■ RECORDS PROVIDED
::::::::
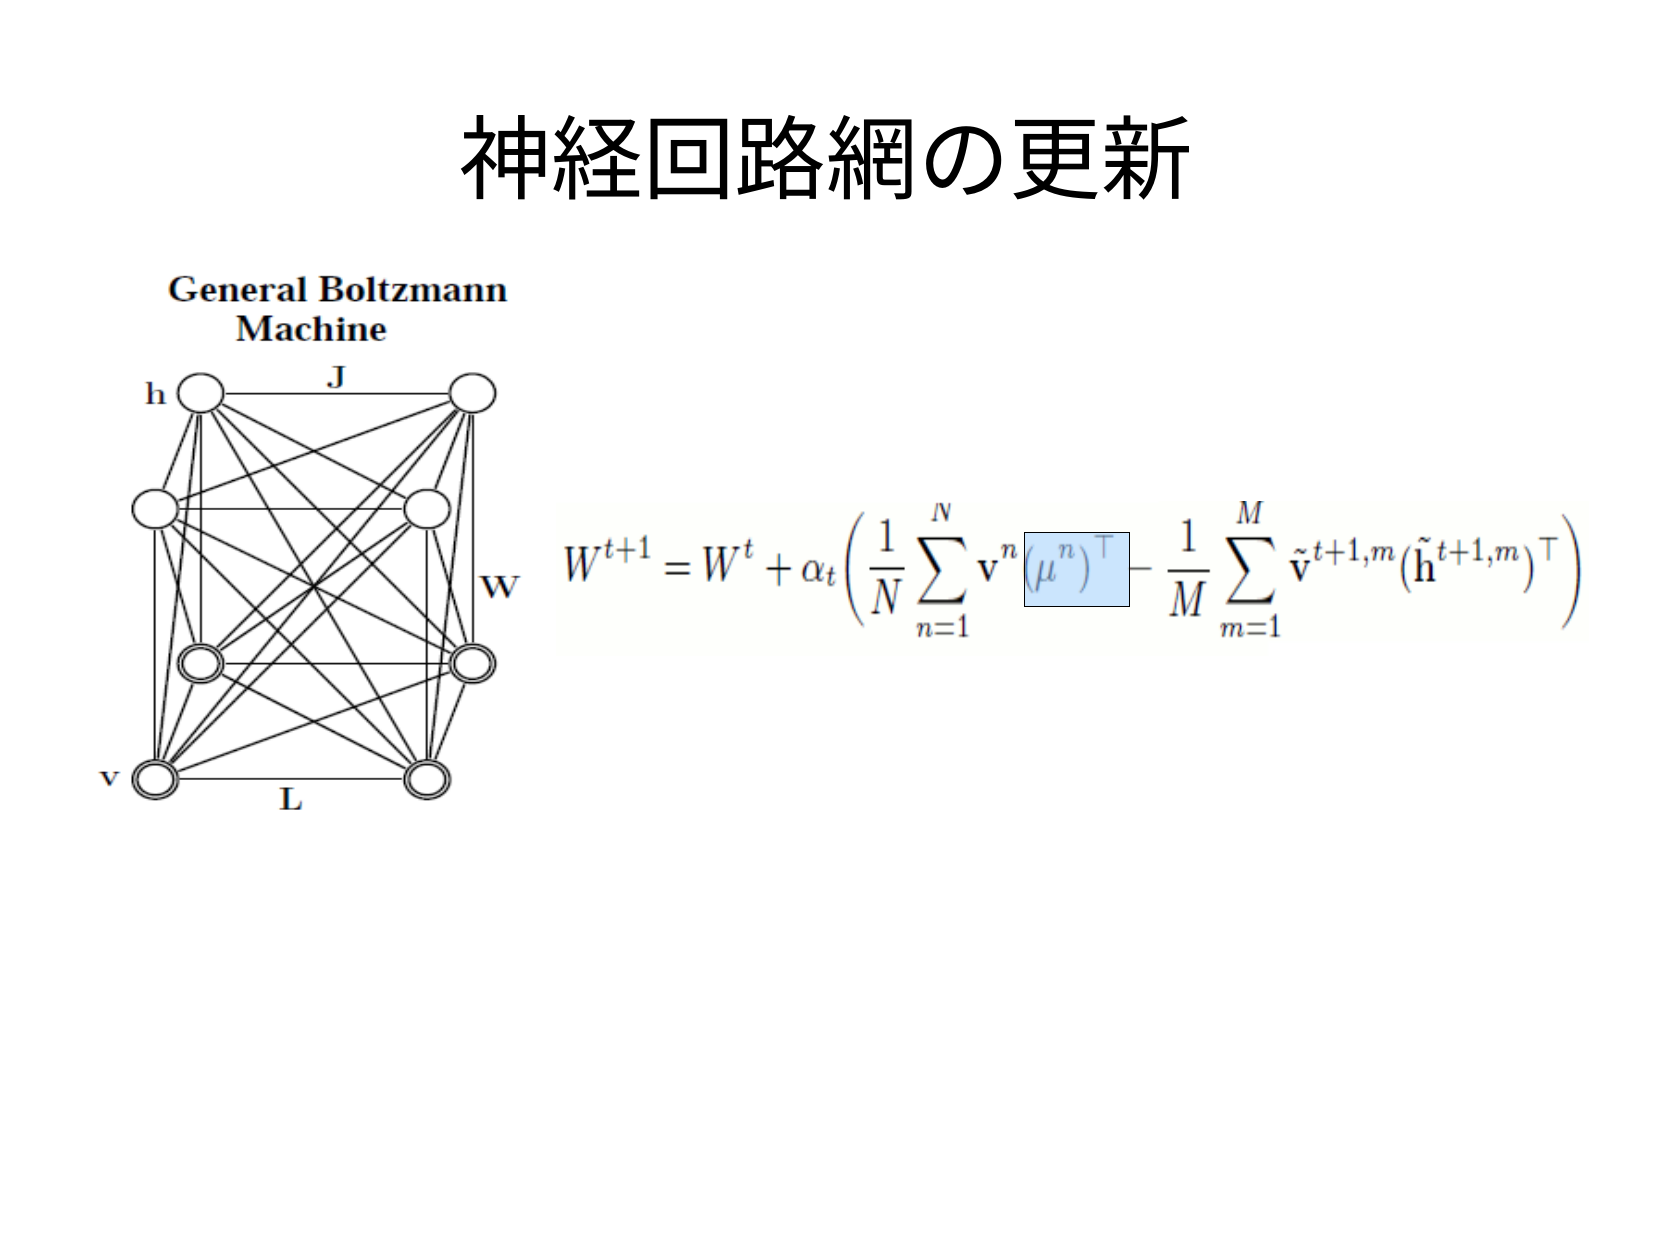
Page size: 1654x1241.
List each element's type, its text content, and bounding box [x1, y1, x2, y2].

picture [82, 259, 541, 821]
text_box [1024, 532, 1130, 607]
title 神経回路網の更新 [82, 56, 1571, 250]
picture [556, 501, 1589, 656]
::::::::
■ STATED PROBLEM
Lay out the listing above as a numbered list of its lines, skipping blank lines, and leave the pictures out of your answer.

■ OUTPUT FOR THIS EXERCISE
1. Page size: 1654x1241.
2. List each element's type, its text content, and bounding box [x1, y1, x2, y2].
3. picture [82, 259, 541, 821]
4. text_box [1024, 532, 1130, 607]
5. title 神経回路網の更新 [82, 56, 1571, 250]
6. picture [556, 501, 1589, 656]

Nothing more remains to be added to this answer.